- **Instructions to follow**:
Match on the string "chống" in the entries below and return every matching line.

- **Information provided**:
== Segment start ==

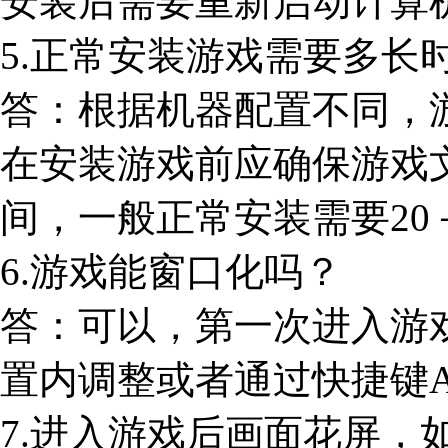
安装后需要重新启动计算
5.正常安装游戏需要多长
答：根据机器配置不同，
在安装游戏前应确保游戏
间，一般正常安装需要20
6.游戏能窗口化吗？
答：可以，第一次进入游
置内调整或者通过快捷键AL
7.进入游戏后画面花屏，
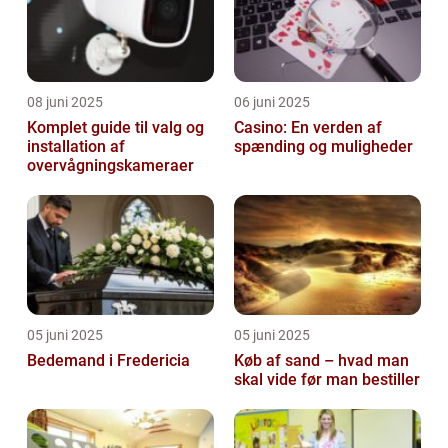
08 juni 2025
06 juni 2025
Komplet guide til valg og
Casino: En verden af
installation af
spænding og muligheder
overvågningskameraer
05 juni 2025
05 juni 2025
Bedemand i Fredericia
Køb af sand – hvad man
skal vide før man bestiller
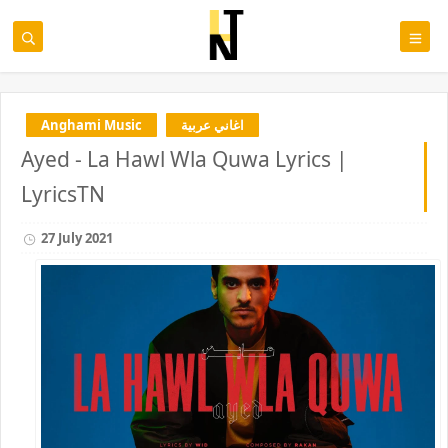
Anghami Music
اغاني عربية
Ayed - La Hawl Wla Quwa Lyrics |
LyricsTN
27 July 2021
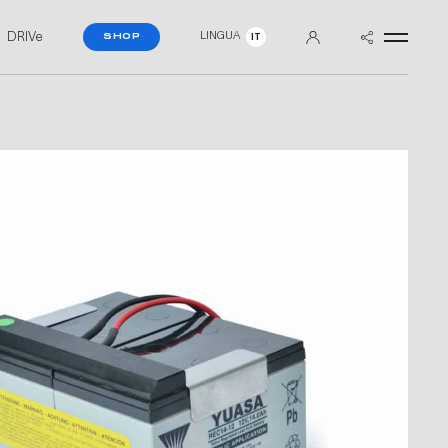
DRIVe
LINGUA
SHOP
IT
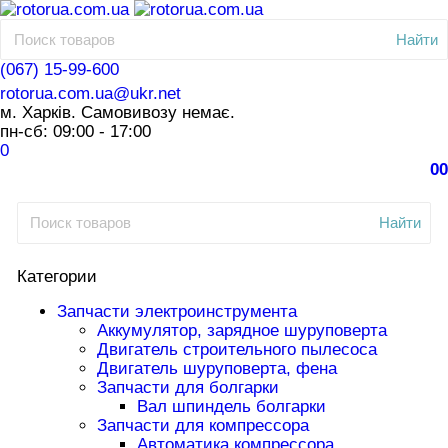
Найти
(067) 15-99-600
rotorua.com.ua@ukr.net
м. Харків. Самовивозу немає.
пн-сб: 09:00 - 17:00
0
0
0
Найти
Категории
Запчасти электроинструмента
Аккумулятор, зарядное шуруповерта
Двигатель строительного пылесоса
Двигатель шуруповерта, фена
Запчасти для болгарки
Вал шпиндель болгарки
Запчасти для компрессора
Автоматика компрессора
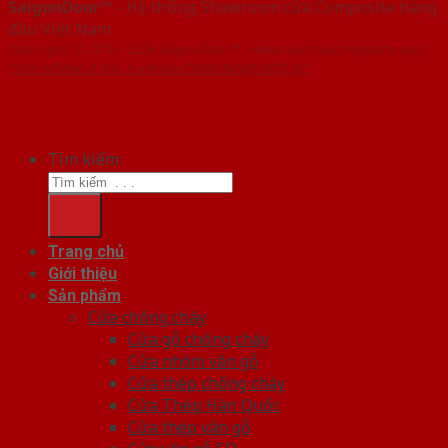
SaigonDoor™
- Hệ thống Showroom cửa Composite hàng
đầu Việt Nam
Copyright ⓒ 2016 – 2026 SaigonDoor™ - www.cuanhuacomposite.org |
Thiết kế Web & Vận hành bởi CÔNG NGHỆ VIỆT JSC
Tìm kiếm:
Trang chủ
Giới thiệu
Sản phẩm
Cửa chống cháy
Cửa gỗ chống cháy
Cửa nhôm vân gỗ
Cửa thép chống cháy
Cửa Thép Hàn Quốc
Cửa thép vân gỗ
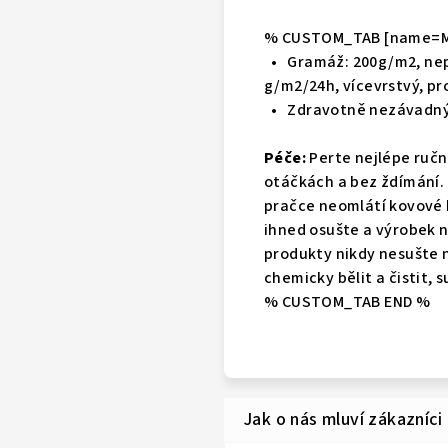
% CUSTOM_TAB [name=Ma
•
Gramáž: 200g/m2, nep
g/m2/24h, vícevrstvý, p
•
Zdravotně nezávadný 
Péče:
Perte nejlépe ručn
otáčkách a bez ždímání. 
pračce neomlátí kovové
ihned osušte a výrobek 
produkty nikdy nesušte 
chemicky bělit a čistit, su
% CUSTOM_TAB END %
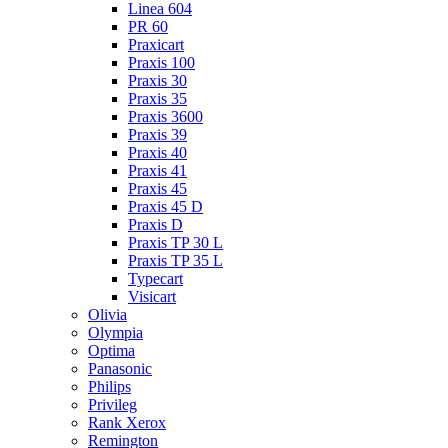
Linea 604
PR 60
Praxicart
Praxis 100
Praxis 30
Praxis 35
Praxis 3600
Praxis 39
Praxis 40
Praxis 41
Praxis 45
Praxis 45 D
Praxis D
Praxis TP 30 L
Praxis TP 35 L
Typecart
Visicart
Olivia
Olympia
Optima
Panasonic
Philips
Privileg
Rank Xerox
Remington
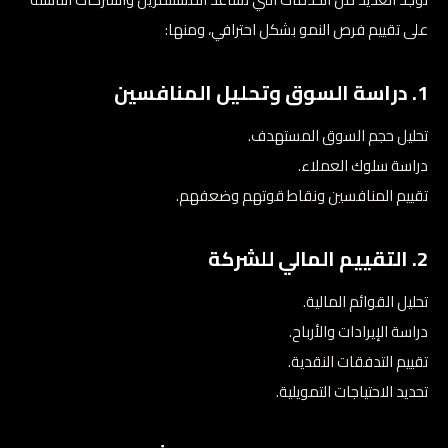
على تقييم فرص النمو بشكل احترافي، ومنها:
1. دراسة السوق وتحليل المنافسين
تحليل حجم السوق المستهدف.
دراسة سلوك العملاء.
تقييم المنافسين ونقاط قوتهم وضعفهم.
2. التقييم المالي للشركة
تحليل القوائم المالية.
دراسة الإيرادات والأرباح.
تقييم التدفقات النقدية.
تحديد الاحتياجات التمويلية.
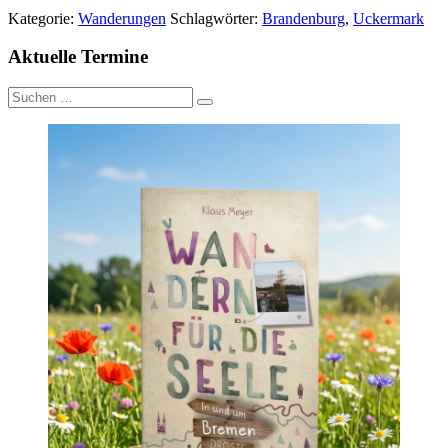
Kategorie:
Wanderungen
Schlagwörter:
Brandenburg
,
Uckermark
Aktuelle Termine
Suche
nach:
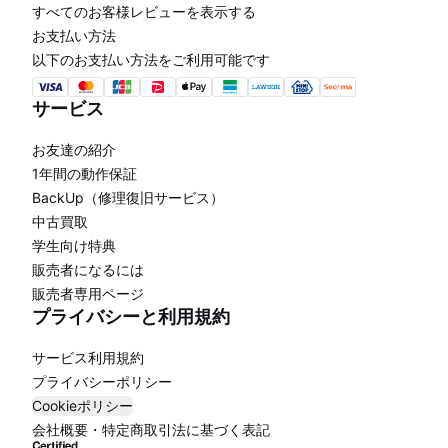
すべてのお客様レビューを表示する
お支払い方法
以下のお支払い方法をご利用可能です
サービス
お友達の紹介
1年間の動作保証
BackUp（修理復旧サービス）
中古買取
学生向け特典
販売者になるには
販売者専用ページ
プライバシーと利用規約
サービス利用規約
プライバシーポリシー
Cookieポリシー
会社概要・特定商取引法に基づく表記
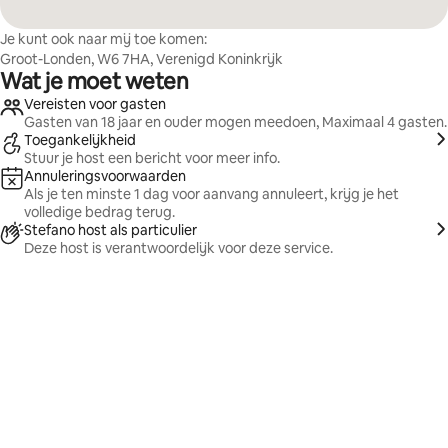
Je kunt ook naar mij toe komen:
Groot-Londen, W6 7HA, Verenigd Koninkrijk
Wat je moet weten
Vereisten voor gasten
Gasten van 18 jaar en ouder mogen meedoen, Maximaal 4 gasten.
Toegankelijkheid
Stuur je host een bericht voor meer info.
Annuleringsvoorwaarden
Als je ten minste 1 dag voor aanvang annuleert, krijg je het
volledige bedrag terug.
Stefano host als particulier
Deze host is verantwoordelijk voor deze service.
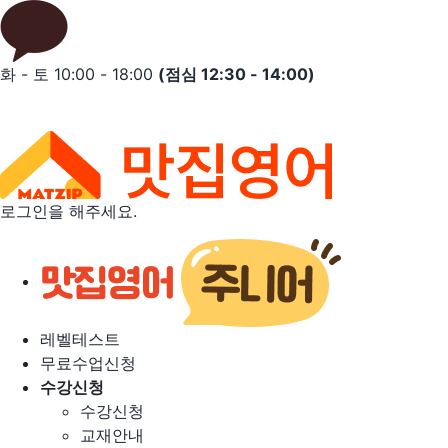
Skip
to
content
화 - 토 10:00 - 18:00
(점심 12:30 - 14:00)
로그인을 해주세요.
레벨테스트
무료수업신청
수강신청
수강신청
교재안내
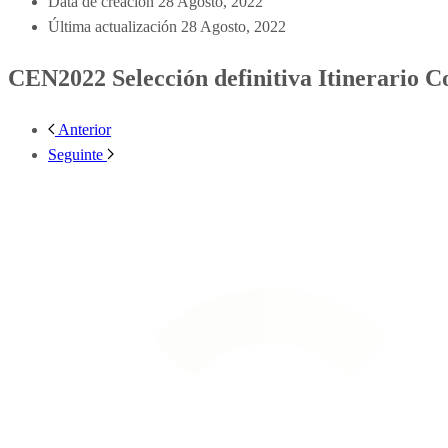
Data de creación
28 Agosto, 2022
Última actualización
28 Agosto, 2022
CEN2022 Selección definitiva Itinerario C
Anterior
Seguinte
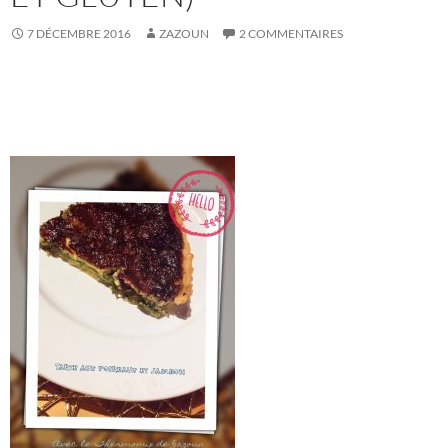
7 DÉCEMBRE 2016
ZAZOUN
2 COMMENTAIRES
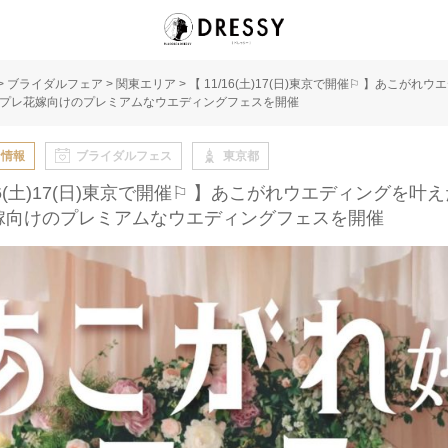
>
ブライダルフェア
>
関東エリア
>
【 11/16(土)17(日)東京で開催⚐ 】あこがれ
プレ花嫁向けのプレミアムなウエディングフェスを開催
な情報
ブライダルフェス
東京都
/16(土)17(日)東京で開催⚐ 】あこがれウエディングを叶
嫁向けのプレミアムなウエディングフェスを開催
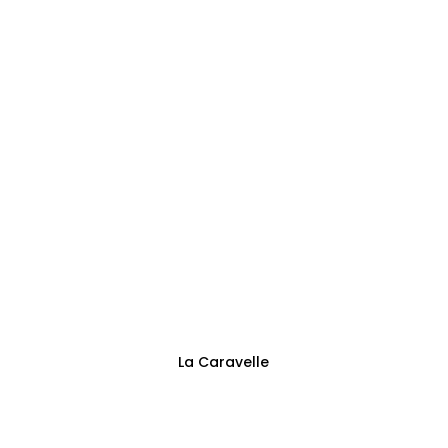
Adresse
Sentier des Trieux 13
Fontaine-l’Évêque
Suivez-nous
La Caravelle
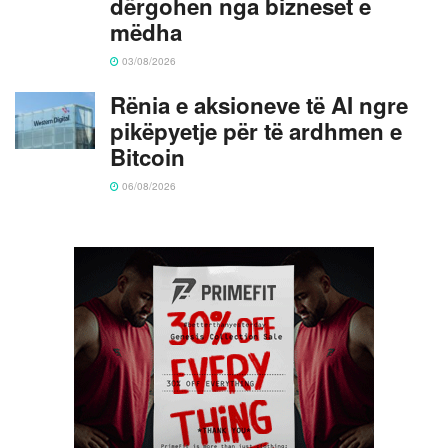
dërgohen nga bizneset e
mëdha
03/08/2026
Rënia e aksioneve të AI ngre
pikëpyetje për të ardhmen e
Bitcoin
06/08/2026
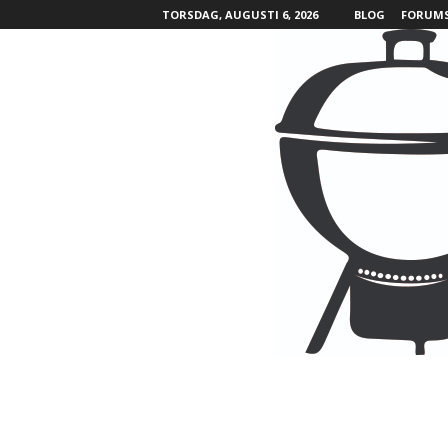
TORSDAG, AUGUSTI 6, 2026
BLOG
FORUM
B
B
Q
L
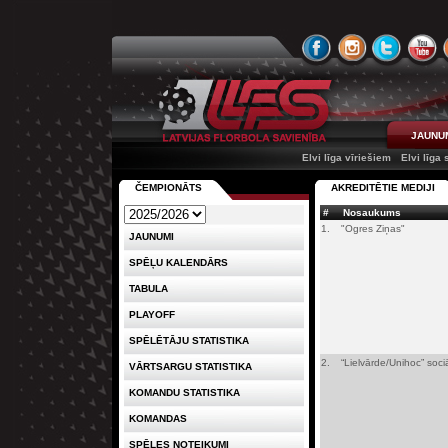
JAUNU
Elvi līga vīriešiem
Elvi līga
ČEMPIONĀTS
AKREDITĒTIE MEDIJI
#
Nosaukums
1.
"Ogres Ziņas"
JAUNUMI
SPĒĻU KALENDĀRS
TABULA
PLAYOFF
SPĒLĒTĀJU STATISTIKA
2.
“Lielvārde/Unihoc” soc
VĀRTSARGU STATISTIKA
KOMANDU STATISTIKA
KOMANDAS
SPĒLES NOTEIKUMI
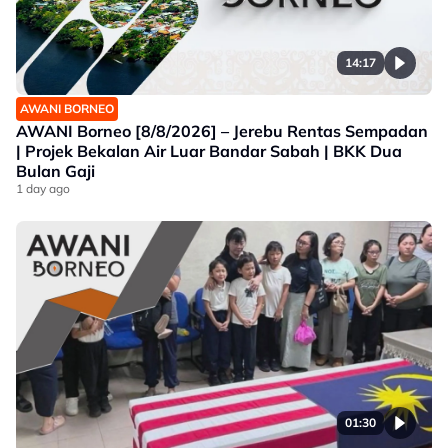
14:17
AWANI BORNEO
AWANI Borneo [8/8/2026] – Jerebu Rentas Sempadan
| Projek Bekalan Air Luar Bandar Sabah | BKK Dua
Bulan Gaji
1 day ago
01:30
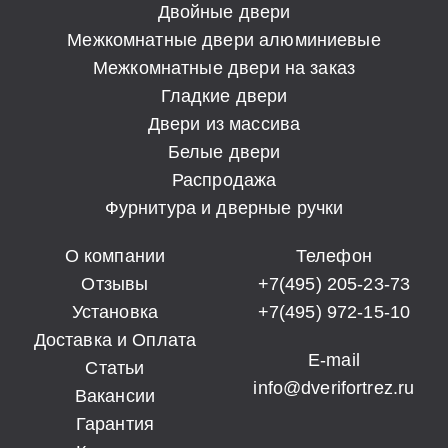
Двойные двери
Межкомнатные двери алюминиевые
Межкомнатные двери на заказ
Гладкие двери
Двери из массива
Белые двери
Распродажа
Фурнитура и дверные ручки
О компании
Телефон
Отзывы
+7(495) 205-23-73
Установка
+7(495) 972-15-10
Доставка и Оплата
E-mail
Статьи
info@dverifortrez.ru
Вакансии
Гарантия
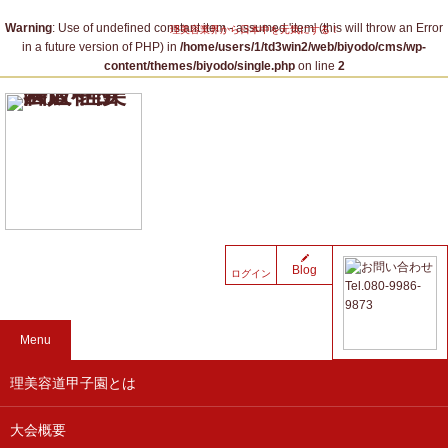
Warning
: Use of undefined constant item - assumed 'item' (this will throw an Error
理美容業界から日本中を元気にする！
in a future version of PHP) in
/home/users/1/td3win2/web/biyodo/cms/wp-
content/themes/biyodo/single.php
on line
2
Blog
ログイン
Menu
理美容道甲子園とは
大会概要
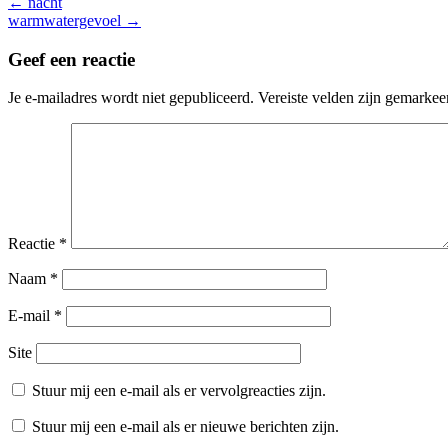
←
nacht
warmwatergevoel
→
Geef een reactie
Je e-mailadres wordt niet gepubliceerd.
Vereiste velden zijn gemarke
Reactie
*
Naam
*
E-mail
*
Site
Stuur mij een e-mail als er vervolgreacties zijn.
Stuur mij een e-mail als er nieuwe berichten zijn.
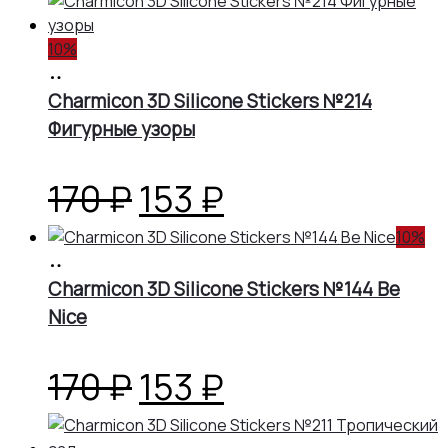
10%
В
корзину
Charmicon 3D Silicone Stickers №214
Фигурные узоры
Первоначальная
Текущая
170
₽
153
₽
цена
цена:
10%
В
корзину
Charmicon 3D Silicone Stickers №144 Be
составляла
153 ₽.
Nice
170 ₽.
Первоначальная
Текущая
170
₽
153
₽
цена
цена:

== Segment end ==

- **Exercise result**:
Cửa chống cháy
Cửa gỗ chống cháy
Cửa thép chống cháy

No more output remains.